When a bidirectional effect is found, sometimes it is of interest to examine the relative sizes of the actor-partner effects. For example, it may be that the actor-partner effects are equal to each other and in the same direction. This pattern, called the couple pattern18, implies that the individual-level predictor can be categorized as a dyad-level predictor that captures the additional partner effect (i.e. both partners use drugs vs. one partner uses drugs vs. no partners use drugs) on the outcome. Conversely, the contrast pattern18 occurs when actor-partner effects are equal in size but have opposite signs. For example, depressive symptomology may be negatively associated with actor drug use but positively associated with partner drug use. It may be that drugs may be used as a coping mechanism and therefore may have a negative effect on depressive symptomology, whereas the stress associated with having a partner who uses drugs may have a positive effect on depressive symptomology. A contrast pattern also implies that that the predictor should be tested as a dyad-level variable and can be seen as the difference in individual predictors. In this example, the dyad-level variable would categorized as: both or neither partner uses drugs vs. actor uses drugs only vs. partner uses drugs only). The relative sizes of the actor-partner effects can be empirically tested to confirm couple or contrast patterns.7 To empirically test the actor-partner effects' relative size to each other, an APIM model is conducted where the only two predictors are the couple-pattern variable and the contrast-pattern variable. If one variable is significant and the other is not, then there is empirical evidence for that respective pattern.
VII. Limitations of APIM
There are limitations of APIM that are worth discussing. First, dyad members may come from a larger group or social network which can also contribute to the interdependency of the outcome errors. In this case, APIM estimates may be biased due to this larger group interdependency and other social network methods may be more optimal. Secondly, the APIM model may not be the correctly specified model for structure of the association of interest.
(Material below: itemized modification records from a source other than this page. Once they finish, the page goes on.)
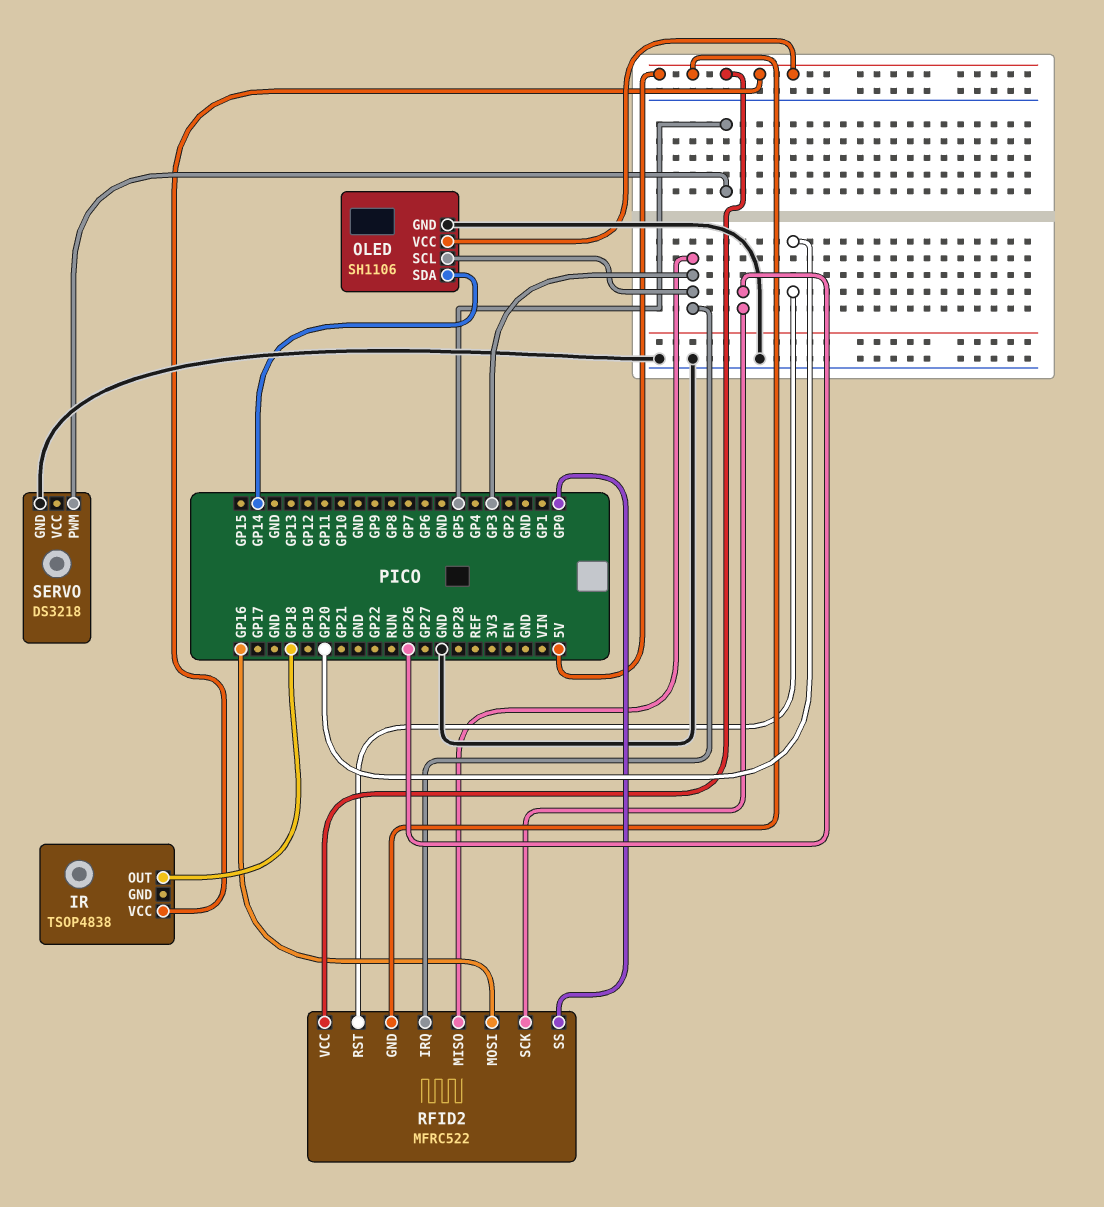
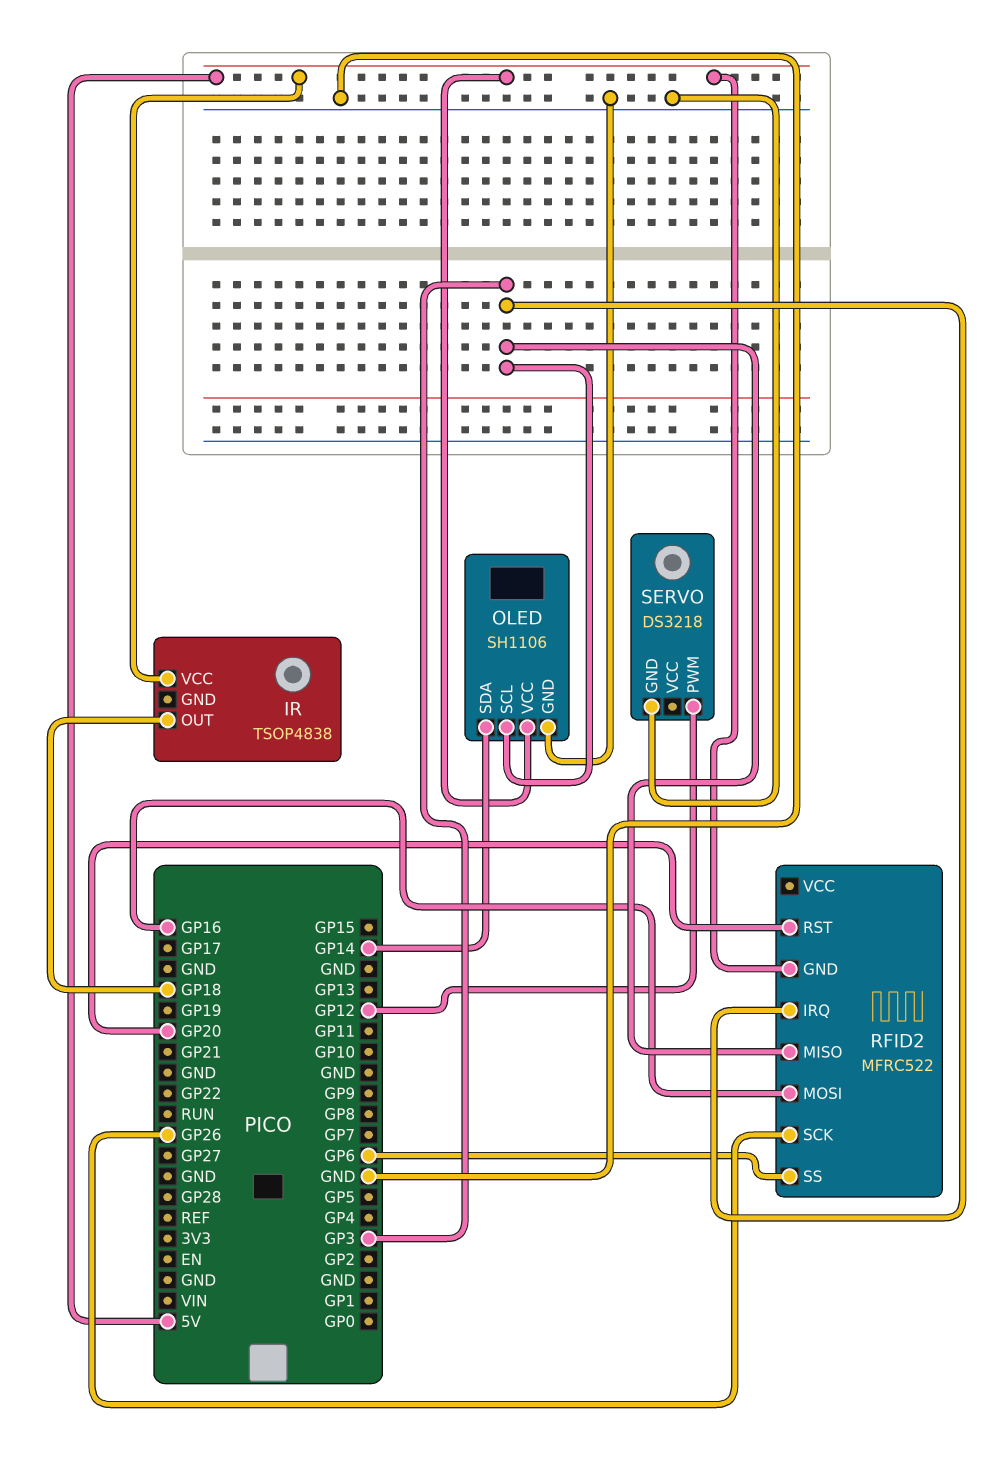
RFID2 pin SS: GP0 -> GP6
RFID2 pin VCC: 5V -> none
SERVO pin PWM: GP5 -> GP12

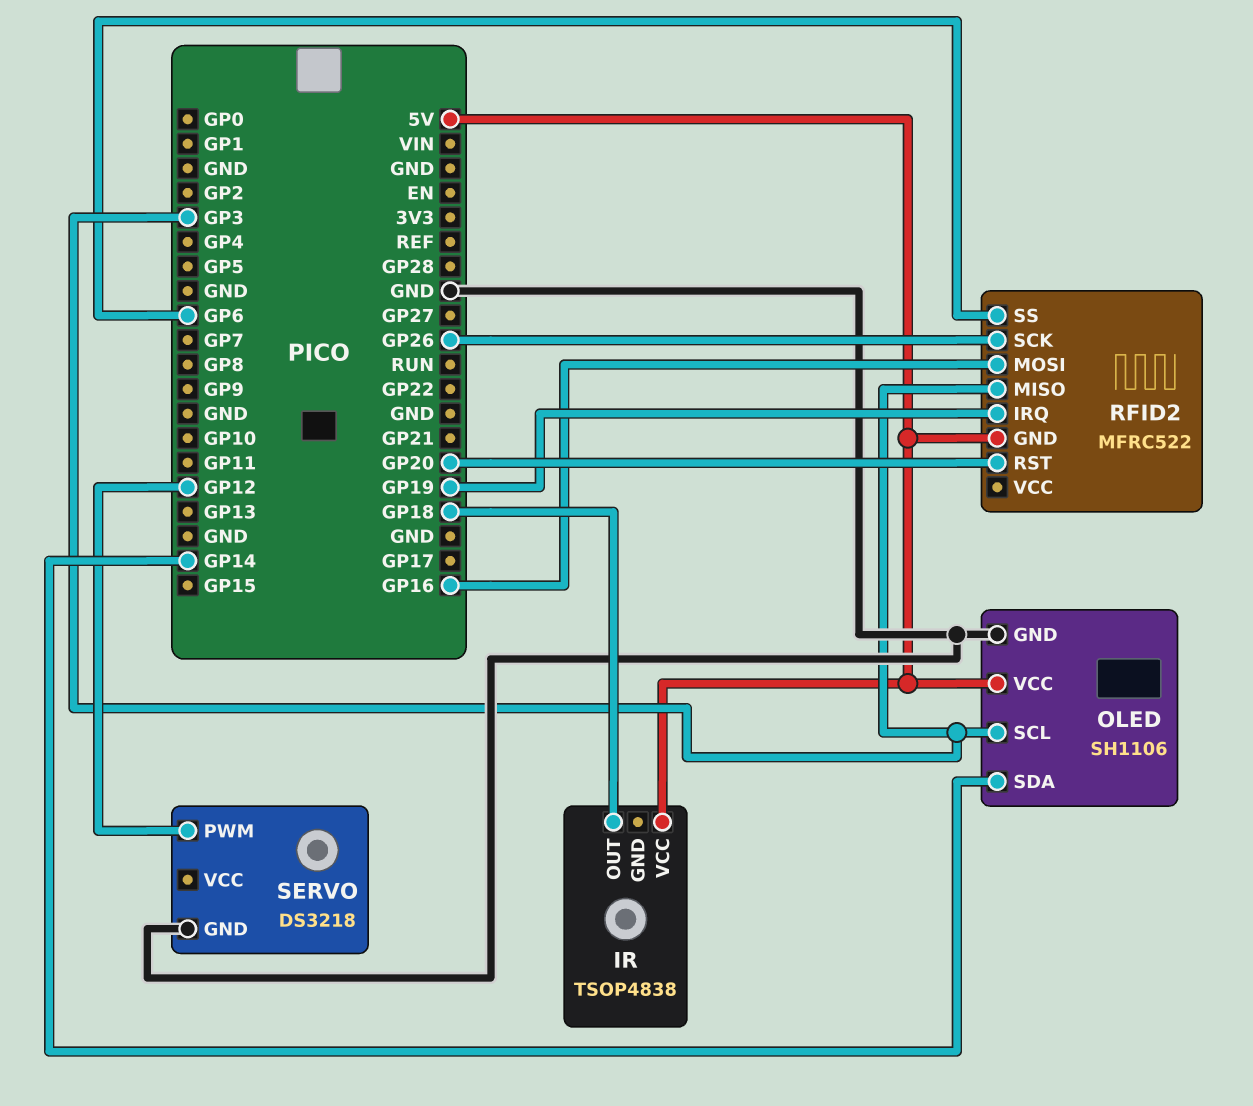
RFID2 pin IRQ: GP3 -> GP19

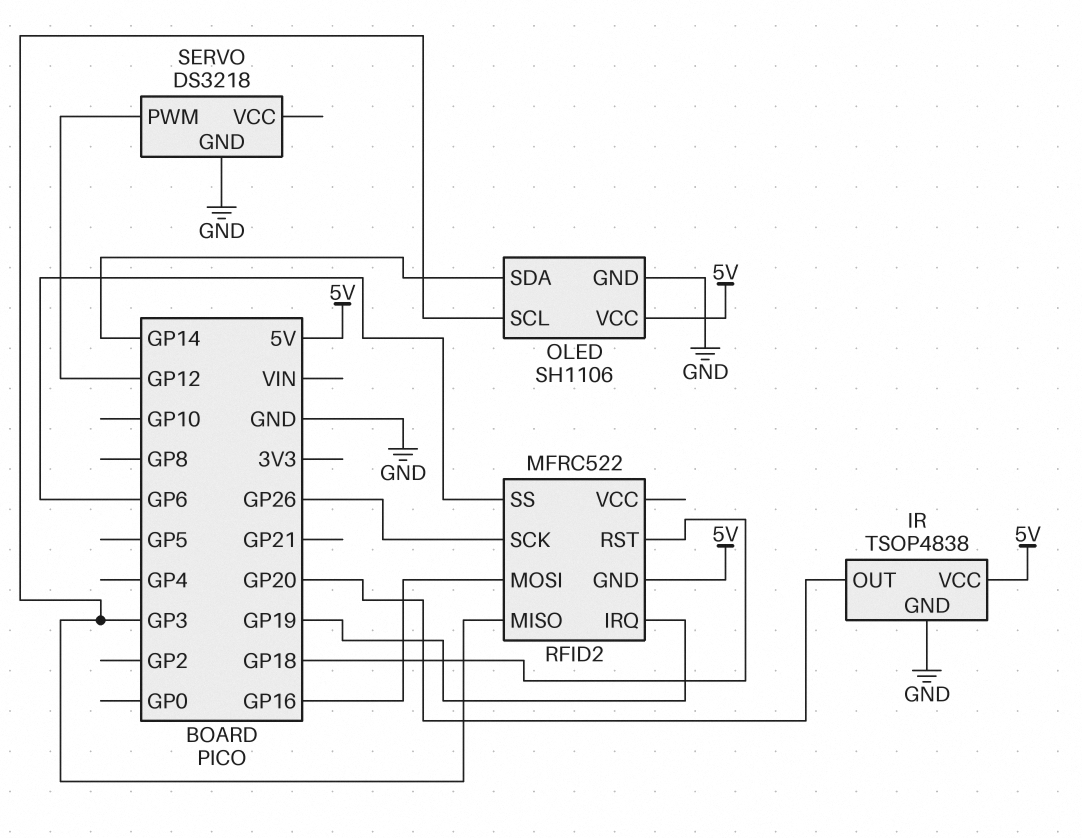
IR pin GND: none -> GND
IR pin OUT: GP18 -> GP20
RFID2 pin RST: GP20 -> GP18

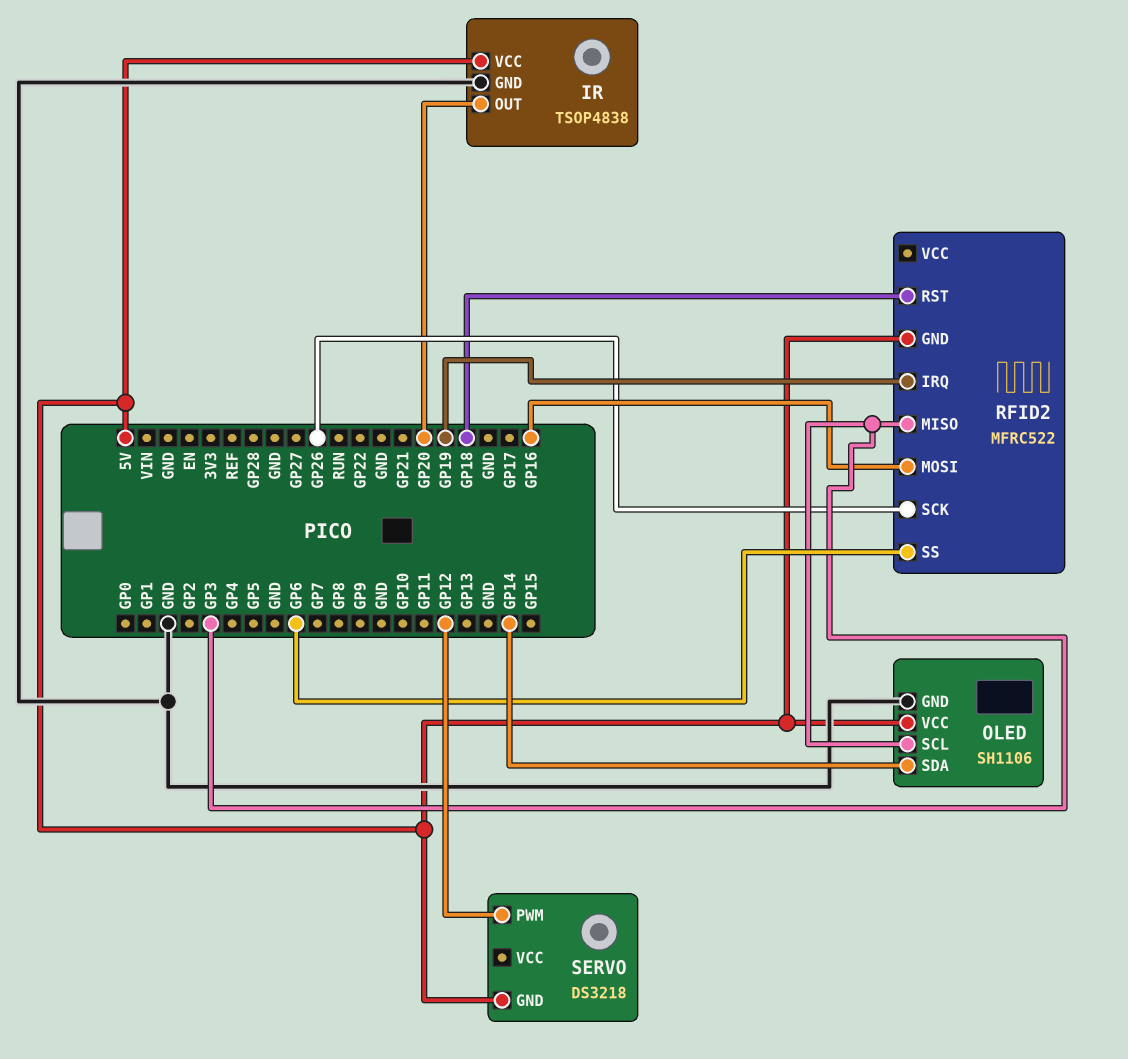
SERVO pin GND: GND -> 5V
Two other dyadic models exist: the common-fate model and the mutual feedback model.3 In the common-fate model, dyad members do not influence each other and the interdependency in the outcome errors is due to an outside factor that influences both dyad members. For example, in the illustrative example, correlation in depressive symptomology could be due to a traumatic event that affected both dyad members. The mutual feedback model assumes that an individual’s outcome affects his/her partner’s outcome and vice-versa. For example, depressive symptomology in one dyad member can have an effect in their partner’s depressive symptomology and this could be the cause of the interdependency in the outcome errors. Multilevel methods have not been developed to estimate the common-fate or mutual feedback models.